Affiliation:
1. Faculty of Applied Science and Technology Manicaland State University of Applied Sciences Mutare Zimbabwe
2. School of Computing, Engineering and Physical Sciences University of the West of Scotland London UK
3. Faculty Commerce Midlands State University Gweru Zimbabwe
Abstract
AbstracteHealth systems have been created in most developing countries to facilitate the functioning of healthcare operations and as such various healthcare applications are existing as fragmented silo systems. Such autonomous standalone systems do not communicate through a network thereby making it a challenge to share healthcare data. Therefore, to re‐engineer health information systems (HISs) to develop interoperable adaptive enterprise architecture (EA) systems for healthcare, the study aimed to discover and capture healthcare interoperability functional imperatives through understanding the expectations of healthcare practitioners and patients on post‐development of an interoperable HIS. Therefore, the study's aim was to determine the HISs interoperability perceived functional expectations by both patients and practitioners in fulfilling their healthcare receipt and provision needs in an integrated healthcare environment, respectively.

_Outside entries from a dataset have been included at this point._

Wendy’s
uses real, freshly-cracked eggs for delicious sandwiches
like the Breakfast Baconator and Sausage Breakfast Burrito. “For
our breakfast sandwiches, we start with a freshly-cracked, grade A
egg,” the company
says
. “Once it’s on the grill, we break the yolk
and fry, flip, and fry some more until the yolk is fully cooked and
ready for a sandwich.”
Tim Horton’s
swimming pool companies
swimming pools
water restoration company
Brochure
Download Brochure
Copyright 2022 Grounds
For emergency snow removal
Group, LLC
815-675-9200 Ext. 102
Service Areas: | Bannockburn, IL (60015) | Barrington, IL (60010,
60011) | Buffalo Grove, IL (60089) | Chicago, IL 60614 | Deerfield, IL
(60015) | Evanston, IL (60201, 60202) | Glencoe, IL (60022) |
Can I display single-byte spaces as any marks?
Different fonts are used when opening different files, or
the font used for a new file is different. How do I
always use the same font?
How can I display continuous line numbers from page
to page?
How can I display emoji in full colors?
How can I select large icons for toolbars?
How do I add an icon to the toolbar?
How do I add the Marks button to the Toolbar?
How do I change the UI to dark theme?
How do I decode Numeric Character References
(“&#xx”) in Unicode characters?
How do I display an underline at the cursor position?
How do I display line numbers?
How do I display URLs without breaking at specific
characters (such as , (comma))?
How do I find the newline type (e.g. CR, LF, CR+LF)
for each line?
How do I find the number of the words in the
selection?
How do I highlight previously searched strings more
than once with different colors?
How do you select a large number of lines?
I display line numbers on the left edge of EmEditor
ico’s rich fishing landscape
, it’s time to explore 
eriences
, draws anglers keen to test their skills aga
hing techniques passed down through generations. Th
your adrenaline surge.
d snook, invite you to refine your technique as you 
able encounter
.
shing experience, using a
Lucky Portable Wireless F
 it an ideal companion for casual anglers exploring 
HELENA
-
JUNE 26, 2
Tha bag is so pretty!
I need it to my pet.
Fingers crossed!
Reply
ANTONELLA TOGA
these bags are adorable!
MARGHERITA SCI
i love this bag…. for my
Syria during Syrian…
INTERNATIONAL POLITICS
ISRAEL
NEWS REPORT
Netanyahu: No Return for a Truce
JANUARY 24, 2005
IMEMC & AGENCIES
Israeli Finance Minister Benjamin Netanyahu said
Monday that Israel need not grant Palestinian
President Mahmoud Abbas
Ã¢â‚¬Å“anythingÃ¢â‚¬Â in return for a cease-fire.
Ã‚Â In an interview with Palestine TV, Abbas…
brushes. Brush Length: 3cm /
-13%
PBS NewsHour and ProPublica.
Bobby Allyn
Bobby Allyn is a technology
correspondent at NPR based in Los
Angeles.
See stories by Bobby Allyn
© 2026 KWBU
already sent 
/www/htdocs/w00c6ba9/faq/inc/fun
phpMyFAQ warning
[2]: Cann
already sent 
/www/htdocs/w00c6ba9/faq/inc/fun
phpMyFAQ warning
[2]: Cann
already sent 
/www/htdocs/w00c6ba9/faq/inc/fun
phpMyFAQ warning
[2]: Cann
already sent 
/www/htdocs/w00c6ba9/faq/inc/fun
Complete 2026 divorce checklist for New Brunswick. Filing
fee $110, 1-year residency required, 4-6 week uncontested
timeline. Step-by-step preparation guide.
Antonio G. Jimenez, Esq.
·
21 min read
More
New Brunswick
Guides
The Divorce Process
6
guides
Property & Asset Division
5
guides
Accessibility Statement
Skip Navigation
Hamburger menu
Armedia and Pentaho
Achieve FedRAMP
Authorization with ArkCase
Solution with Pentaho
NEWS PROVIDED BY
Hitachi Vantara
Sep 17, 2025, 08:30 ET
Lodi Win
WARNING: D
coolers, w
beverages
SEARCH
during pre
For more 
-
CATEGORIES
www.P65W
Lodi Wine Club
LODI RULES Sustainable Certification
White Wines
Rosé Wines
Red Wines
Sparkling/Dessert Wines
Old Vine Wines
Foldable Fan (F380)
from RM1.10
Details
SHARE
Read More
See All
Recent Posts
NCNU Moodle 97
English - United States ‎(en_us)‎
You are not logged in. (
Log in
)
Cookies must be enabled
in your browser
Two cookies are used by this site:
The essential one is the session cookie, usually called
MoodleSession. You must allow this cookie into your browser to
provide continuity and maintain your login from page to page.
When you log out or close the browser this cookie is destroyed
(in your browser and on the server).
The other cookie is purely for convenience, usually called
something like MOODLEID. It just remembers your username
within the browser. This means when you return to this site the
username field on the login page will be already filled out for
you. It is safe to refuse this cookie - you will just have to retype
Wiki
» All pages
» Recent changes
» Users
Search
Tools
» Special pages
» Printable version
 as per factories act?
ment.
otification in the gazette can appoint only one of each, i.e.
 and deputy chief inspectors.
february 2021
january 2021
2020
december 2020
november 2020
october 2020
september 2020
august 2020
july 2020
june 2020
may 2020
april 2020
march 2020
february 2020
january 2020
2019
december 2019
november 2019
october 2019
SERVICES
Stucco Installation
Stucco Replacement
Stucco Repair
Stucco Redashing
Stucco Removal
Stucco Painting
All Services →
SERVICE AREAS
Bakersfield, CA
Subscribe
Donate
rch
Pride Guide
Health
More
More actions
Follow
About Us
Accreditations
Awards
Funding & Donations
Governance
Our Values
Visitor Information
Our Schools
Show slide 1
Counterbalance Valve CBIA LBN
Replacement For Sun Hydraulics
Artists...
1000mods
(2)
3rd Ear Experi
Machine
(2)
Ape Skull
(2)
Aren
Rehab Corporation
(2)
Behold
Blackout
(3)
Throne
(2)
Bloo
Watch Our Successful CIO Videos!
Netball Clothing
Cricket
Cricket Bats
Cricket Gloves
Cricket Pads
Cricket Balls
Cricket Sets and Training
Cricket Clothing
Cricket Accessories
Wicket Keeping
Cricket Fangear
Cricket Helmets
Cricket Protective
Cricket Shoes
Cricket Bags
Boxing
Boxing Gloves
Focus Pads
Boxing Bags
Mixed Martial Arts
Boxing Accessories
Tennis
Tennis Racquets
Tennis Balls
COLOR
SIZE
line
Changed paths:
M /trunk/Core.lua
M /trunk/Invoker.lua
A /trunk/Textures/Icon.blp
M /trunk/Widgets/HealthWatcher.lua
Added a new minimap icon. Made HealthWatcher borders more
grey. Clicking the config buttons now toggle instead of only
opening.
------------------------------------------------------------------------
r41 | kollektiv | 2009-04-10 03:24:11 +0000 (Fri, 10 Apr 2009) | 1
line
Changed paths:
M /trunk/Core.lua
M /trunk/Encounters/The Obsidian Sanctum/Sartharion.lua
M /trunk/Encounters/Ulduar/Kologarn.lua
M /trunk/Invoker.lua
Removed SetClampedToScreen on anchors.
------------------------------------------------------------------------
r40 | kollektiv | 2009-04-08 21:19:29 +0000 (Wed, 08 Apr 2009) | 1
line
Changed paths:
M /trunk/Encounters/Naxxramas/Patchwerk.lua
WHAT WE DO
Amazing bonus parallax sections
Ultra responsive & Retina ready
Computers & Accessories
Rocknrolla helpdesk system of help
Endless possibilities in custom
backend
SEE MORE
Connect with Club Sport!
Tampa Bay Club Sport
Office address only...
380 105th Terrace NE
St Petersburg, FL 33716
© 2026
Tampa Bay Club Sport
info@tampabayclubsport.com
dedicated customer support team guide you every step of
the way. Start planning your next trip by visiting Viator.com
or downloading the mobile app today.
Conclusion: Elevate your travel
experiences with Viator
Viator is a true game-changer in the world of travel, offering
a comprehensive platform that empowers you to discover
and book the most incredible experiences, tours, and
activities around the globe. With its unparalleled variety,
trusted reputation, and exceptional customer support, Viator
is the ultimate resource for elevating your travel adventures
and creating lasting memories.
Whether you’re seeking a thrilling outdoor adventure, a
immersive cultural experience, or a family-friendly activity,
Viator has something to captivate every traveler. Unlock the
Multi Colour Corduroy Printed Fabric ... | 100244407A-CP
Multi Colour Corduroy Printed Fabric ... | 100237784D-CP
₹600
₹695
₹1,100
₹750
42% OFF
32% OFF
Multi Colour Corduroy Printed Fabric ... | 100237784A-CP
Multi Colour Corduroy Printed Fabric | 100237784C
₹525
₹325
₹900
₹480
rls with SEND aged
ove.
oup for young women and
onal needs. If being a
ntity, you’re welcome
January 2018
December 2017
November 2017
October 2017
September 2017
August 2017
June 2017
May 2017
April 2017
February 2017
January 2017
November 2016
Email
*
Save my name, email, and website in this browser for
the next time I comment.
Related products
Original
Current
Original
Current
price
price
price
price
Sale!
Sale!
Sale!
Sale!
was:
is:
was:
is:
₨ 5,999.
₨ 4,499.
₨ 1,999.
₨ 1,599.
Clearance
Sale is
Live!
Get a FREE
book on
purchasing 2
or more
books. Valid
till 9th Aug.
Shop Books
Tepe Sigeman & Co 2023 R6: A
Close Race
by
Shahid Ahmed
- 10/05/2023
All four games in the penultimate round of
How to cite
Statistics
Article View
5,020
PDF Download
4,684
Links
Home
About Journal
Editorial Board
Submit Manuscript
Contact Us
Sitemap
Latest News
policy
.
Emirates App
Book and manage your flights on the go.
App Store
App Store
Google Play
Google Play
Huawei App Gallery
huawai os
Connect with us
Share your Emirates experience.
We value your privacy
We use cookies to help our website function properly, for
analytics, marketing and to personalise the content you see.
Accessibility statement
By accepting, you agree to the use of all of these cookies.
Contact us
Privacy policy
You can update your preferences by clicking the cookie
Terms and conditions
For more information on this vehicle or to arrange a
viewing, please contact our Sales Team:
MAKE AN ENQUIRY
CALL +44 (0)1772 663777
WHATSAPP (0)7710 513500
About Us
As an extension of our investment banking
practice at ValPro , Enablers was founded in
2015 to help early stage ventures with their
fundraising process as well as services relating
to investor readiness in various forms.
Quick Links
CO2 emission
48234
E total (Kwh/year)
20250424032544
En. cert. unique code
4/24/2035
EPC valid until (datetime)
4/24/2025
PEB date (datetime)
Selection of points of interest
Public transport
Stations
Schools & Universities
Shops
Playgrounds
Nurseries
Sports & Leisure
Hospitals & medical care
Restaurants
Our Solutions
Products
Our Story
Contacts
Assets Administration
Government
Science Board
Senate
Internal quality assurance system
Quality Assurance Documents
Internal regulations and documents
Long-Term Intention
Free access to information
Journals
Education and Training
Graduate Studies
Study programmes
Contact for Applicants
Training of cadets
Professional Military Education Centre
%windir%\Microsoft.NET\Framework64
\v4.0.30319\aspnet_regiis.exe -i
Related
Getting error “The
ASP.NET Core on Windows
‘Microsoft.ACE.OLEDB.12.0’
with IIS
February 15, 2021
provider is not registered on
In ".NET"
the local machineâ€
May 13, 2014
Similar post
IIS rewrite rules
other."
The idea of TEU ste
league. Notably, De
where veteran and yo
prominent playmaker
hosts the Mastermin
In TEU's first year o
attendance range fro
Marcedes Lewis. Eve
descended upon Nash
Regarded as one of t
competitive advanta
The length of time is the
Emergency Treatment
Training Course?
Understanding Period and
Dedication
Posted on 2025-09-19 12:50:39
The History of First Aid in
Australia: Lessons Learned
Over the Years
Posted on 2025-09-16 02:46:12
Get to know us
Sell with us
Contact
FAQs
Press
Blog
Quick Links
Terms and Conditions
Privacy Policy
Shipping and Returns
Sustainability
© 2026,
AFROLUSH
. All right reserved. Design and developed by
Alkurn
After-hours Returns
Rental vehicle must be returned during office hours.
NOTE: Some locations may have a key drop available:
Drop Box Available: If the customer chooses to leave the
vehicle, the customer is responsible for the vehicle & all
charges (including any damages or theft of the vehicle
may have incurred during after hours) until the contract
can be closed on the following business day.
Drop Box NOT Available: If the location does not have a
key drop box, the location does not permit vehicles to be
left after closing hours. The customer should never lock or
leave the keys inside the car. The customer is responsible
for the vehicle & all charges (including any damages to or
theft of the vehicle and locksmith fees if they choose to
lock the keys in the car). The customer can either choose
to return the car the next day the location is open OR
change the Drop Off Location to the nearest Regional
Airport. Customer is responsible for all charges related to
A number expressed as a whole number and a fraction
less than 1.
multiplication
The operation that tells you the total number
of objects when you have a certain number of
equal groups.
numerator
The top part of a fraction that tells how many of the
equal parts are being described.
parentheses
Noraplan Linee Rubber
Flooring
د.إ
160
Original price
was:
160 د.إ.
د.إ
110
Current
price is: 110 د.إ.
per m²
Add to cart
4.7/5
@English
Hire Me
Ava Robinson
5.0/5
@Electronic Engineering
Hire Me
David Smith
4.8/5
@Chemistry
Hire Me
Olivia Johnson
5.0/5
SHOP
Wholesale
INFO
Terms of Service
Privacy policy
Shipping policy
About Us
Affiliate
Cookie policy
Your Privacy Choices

The Open Group Architecture Framework (TOGAF) was used as the main study framework to guide the classification of the expectations from the HIS by patients and practitioners deriving the needs from the four domains which are, business architecture (BA), application architecture (AA), data architecture (DA), and technical architecture. The study used interviews and questionnaire surveys to collect qualitative and quantitative data respectively. The study used purposive sampling to select interview participants. A total of 19 interviews were conducted with healthcare practitioners. Questionnaires were collected from 71 healthcare practitioners and 143 patients and analyzed quantitatively respectively to understand the most significant needs anticipated in an interoperable HIS. The research targeted age groups of at least 20 years and above. The study discovered that patients and practitioners expect the interoperable healthcare environment to support the acquisition of disease knowledge through healthcare surveillance synergies; create healthcare awareness through coordinated digital interactions; augmentation of healthcare intelligence for patient‐care through the healthcare knowledgebase; allow treatment collaboration by various healthcare practitioners in the healthcare ecosystem and mostly achieving a guaranteed healthcare system security and assurance environment.